_The data_:
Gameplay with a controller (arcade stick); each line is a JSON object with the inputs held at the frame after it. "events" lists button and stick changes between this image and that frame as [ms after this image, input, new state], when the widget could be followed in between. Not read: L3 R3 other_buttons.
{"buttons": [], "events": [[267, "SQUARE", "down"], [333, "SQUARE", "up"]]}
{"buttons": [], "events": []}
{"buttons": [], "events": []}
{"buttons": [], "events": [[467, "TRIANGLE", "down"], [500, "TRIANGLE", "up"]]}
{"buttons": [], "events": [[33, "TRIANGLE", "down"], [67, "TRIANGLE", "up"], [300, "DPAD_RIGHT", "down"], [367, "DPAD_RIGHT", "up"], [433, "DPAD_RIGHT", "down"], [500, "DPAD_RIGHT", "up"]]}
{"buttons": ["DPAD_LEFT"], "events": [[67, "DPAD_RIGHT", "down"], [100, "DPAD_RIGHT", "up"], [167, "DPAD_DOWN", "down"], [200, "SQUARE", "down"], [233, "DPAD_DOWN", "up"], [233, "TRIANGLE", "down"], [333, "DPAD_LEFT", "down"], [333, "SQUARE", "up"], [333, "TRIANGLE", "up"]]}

_Exercise requirements_: Return the material in full, restating each entry word for word.

_Final answer_:
Gameplay with a controller (arcade stick); each line is a JSON object with the inputs held at the frame after it. "events" lists button and stick changes between this image and that frame as [ms after this image, input, new state], when the widget could be followed in between. Not read: L3 R3 other_buttons.
{"buttons": [], "events": [[267, "SQUARE", "down"], [333, "SQUARE", "up"]]}
{"buttons": [], "events": []}
{"buttons": [], "events": []}
{"buttons": [], "events": [[467, "TRIANGLE", "down"], [500, "TRIANGLE", "up"]]}
{"buttons": [], "events": [[33, "TRIANGLE", "down"], [67, "TRIANGLE", "up"], [300, "DPAD_RIGHT", "down"], [367, "DPAD_RIGHT", "up"], [433, "DPAD_RIGHT", "down"], [500, "DPAD_RIGHT", "up"]]}
{"buttons": ["DPAD_LEFT"], "events": [[67, "DPAD_RIGHT", "down"], [100, "DPAD_RIGHT", "up"], [167, "DPAD_DOWN", "down"], [200, "SQUARE", "down"], [233, "DPAD_DOWN", "up"], [233, "TRIANGLE", "down"], [333, "DPAD_LEFT", "down"], [333, "SQUARE", "up"], [333, "TRIANGLE", "up"]]}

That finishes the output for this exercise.